Could you copy every line in the listing below that has the word "Wenn"?
○ ○ ○ ○
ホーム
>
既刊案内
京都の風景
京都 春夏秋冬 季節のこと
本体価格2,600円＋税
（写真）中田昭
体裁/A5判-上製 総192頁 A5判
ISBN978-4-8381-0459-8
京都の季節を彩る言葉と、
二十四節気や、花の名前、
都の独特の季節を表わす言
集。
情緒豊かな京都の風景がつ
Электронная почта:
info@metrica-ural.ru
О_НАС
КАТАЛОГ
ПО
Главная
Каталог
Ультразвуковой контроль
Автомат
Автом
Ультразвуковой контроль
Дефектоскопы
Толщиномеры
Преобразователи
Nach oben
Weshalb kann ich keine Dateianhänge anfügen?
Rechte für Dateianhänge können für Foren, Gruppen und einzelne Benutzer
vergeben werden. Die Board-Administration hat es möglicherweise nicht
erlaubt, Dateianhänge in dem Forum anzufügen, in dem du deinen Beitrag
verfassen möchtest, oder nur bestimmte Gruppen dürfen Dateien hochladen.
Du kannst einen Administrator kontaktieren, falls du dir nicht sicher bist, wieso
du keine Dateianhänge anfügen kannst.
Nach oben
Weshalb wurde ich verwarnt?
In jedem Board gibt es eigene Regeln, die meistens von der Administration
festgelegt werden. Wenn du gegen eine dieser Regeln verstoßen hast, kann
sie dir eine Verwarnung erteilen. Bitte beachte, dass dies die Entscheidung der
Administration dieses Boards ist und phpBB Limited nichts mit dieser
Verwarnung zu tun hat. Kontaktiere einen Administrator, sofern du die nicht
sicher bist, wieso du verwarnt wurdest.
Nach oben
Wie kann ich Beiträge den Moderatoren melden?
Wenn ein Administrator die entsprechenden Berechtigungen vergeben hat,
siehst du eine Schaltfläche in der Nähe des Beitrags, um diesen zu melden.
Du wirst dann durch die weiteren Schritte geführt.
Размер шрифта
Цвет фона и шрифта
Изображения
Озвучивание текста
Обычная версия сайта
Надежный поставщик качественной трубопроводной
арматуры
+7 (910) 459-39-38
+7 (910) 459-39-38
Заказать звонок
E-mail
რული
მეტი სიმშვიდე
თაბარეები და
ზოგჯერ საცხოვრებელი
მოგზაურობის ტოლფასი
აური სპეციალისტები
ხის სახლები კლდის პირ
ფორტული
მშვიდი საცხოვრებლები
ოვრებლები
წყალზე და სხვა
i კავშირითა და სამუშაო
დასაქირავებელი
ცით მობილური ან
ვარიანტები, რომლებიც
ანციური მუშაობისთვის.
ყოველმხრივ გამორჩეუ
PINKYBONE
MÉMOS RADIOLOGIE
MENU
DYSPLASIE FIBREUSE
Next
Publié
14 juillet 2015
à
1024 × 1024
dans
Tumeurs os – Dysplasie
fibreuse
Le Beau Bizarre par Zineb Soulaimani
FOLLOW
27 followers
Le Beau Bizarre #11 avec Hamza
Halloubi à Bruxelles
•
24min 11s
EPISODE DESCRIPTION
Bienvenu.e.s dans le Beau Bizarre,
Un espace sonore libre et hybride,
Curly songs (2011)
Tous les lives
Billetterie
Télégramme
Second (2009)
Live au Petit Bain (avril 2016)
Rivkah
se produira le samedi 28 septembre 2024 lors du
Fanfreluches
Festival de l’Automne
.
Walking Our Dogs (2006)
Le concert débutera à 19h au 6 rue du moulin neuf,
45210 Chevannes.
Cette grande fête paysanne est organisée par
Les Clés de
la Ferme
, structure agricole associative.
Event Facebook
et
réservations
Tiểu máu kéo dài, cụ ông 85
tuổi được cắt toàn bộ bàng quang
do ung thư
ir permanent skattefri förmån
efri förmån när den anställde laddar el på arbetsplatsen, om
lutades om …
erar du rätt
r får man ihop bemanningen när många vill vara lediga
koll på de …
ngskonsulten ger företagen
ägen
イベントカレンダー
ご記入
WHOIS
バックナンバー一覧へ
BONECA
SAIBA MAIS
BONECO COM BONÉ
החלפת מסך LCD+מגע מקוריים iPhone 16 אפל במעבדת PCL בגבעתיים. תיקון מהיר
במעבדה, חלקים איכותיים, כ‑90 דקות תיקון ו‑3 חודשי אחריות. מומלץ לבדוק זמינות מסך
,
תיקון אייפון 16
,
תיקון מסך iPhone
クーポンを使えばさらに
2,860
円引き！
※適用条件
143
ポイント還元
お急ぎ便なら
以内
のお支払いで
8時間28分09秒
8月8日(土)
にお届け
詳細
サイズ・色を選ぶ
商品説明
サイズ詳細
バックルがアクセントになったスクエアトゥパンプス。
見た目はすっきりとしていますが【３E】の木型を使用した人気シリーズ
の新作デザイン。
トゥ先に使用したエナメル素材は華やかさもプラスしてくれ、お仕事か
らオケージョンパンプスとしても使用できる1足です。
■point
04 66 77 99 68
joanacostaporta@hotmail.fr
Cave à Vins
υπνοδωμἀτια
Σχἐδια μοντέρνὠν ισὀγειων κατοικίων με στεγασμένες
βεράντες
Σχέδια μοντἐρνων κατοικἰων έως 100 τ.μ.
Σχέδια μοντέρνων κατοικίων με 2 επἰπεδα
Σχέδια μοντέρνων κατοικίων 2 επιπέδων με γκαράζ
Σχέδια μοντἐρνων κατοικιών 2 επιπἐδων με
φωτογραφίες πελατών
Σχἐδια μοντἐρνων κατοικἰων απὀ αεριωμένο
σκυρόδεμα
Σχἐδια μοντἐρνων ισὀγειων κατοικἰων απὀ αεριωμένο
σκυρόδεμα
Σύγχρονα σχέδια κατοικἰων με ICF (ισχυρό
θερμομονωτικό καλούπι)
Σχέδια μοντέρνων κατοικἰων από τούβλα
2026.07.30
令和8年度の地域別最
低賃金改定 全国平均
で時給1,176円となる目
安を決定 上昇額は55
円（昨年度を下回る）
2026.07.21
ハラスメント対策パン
○ ○ ○ ○
Solution for this problem:
festgelegt werden. Wenn du gegen eine dieser Regeln verstoßen hast, kann
Wenn ein Administrator die entsprechenden Berechtigungen vergeben hat,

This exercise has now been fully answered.